To the best of our knowledge, two studies address this problem. First, an a posteriori
correction of domain scores has been introduced by Coin et al.
]. This correction takes the prior probability of each domain family in the target species into account. Prior probabilities are estimated using asserted domain occurrences in the closest relatives of the species. A second approach is to build taxon-specific models by integrating known domain occurrences from the nearest species into the multiple sequence alignment. For example, this method has been successfully applied to fungi by Alam et al.
] thanks to the availability of 30 fungal genomes. However, both approaches have an obvious drawback: they can only discover new occurrences of domain families already asserted in the target or its closest relatives.
Here, we propose two new approaches to circumvent this limitation by correcting the entire HMM library.

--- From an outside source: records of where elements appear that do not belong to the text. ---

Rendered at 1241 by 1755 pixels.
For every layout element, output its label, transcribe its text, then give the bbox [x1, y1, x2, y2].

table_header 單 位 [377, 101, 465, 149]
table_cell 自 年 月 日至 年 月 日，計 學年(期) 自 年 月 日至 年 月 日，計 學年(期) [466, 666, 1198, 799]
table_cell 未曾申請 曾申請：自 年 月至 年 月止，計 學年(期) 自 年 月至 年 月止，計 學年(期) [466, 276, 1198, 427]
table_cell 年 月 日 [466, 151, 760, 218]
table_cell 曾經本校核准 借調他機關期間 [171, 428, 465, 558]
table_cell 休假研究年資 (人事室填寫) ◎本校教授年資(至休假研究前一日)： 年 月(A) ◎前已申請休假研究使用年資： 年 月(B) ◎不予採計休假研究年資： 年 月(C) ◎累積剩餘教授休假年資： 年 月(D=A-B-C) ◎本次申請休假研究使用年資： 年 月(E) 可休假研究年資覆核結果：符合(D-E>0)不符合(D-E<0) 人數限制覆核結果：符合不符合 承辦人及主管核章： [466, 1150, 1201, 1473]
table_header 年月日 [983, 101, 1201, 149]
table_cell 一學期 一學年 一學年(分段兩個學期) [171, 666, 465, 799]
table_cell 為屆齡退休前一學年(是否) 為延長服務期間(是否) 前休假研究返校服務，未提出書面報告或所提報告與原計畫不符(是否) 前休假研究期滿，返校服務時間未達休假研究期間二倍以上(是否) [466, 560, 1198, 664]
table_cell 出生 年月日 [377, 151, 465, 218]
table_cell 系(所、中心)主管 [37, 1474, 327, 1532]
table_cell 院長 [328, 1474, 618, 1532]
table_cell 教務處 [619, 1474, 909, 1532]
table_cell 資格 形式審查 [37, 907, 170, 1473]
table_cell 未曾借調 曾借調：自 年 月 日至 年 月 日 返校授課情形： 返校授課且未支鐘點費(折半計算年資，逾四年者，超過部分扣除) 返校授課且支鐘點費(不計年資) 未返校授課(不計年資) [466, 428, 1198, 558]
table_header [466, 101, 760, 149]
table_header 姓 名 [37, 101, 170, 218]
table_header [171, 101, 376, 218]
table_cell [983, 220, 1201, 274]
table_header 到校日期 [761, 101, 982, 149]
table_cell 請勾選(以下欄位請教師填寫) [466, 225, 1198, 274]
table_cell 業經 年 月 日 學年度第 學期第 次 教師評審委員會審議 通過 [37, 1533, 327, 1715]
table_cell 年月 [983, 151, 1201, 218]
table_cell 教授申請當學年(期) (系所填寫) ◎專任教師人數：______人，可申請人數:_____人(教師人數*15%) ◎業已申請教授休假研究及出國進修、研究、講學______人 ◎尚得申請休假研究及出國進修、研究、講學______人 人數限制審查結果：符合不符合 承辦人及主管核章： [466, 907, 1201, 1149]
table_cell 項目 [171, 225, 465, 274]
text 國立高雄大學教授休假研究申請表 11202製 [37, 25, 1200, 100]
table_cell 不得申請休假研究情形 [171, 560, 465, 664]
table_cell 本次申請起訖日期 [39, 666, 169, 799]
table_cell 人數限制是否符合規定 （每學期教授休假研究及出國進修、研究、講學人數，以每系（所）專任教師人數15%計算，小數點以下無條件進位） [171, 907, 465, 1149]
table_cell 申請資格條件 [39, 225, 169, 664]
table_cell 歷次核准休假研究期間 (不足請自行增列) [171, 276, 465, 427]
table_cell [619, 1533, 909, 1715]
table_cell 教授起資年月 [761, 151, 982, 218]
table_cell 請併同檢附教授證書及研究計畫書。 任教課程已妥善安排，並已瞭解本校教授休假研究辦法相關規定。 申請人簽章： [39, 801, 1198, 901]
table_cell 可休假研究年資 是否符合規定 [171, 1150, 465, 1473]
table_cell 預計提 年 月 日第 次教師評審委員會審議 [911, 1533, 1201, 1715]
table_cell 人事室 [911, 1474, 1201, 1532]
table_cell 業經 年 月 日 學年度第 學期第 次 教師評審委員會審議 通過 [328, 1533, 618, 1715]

The principle of these approaches is to learn overall correction rules which are applied to the emission probabilities of the match states of all HMMs. In the first approach, an amino-acid substitution matrix dedicated to the target organism is estimated and applied to the emission probabilities of the match states to mimic the evolution toward the amino-acid composition of the target species. Our second approach involves partitioning all match states of the Pfam library in clusters with similar amino-acid emission probabilities, and to use the known domain occurrences in the target species to learn specific correction rules for each class of match state.
Once a new HMM library has been built, it is used to detect new domain occurrences with low E-values. As explained above, the original Pfam library provides, with each HMM, a manually curated threshold which ensures very low false positive rates among the detected domains. However, after HMM correction, these thresholds can no longer be safely used. We propose a simple approach to estimate the False Discovery Rate (FDR) of the newly discovered domains of each corrected library. This procedure enables us to compare the results achieved by each correction method at equivalent FDR.
In the following, we first review the previously described approaches to fit an HMM library to a target species. We describe our own approaches, and present the statistical procedure for FDR estimation. The four correction methods are used to detect new domain occurrences in the P. falciparum
genome. In these experiments, we distinguish two cases depending on whether genomes close to the target organism are available or not. Finally, we use the corrected libraries to find additional domains with the Co-Occurrence Domain Discovery (CODD) procedure we have recently proposed [13
]. This procedure identifies divergent domain occurrences on the basis of co-occurrence properties, and uses its own procedure to estimate FDRs associated with the results. All predictions achieved with the corrected libraries have been integrated into a dedicated website and can be browsed at http://www.lirmm.fr/~terrapon/HMMﬁt/
. A program implementing the two proposed approaches is available at the same address.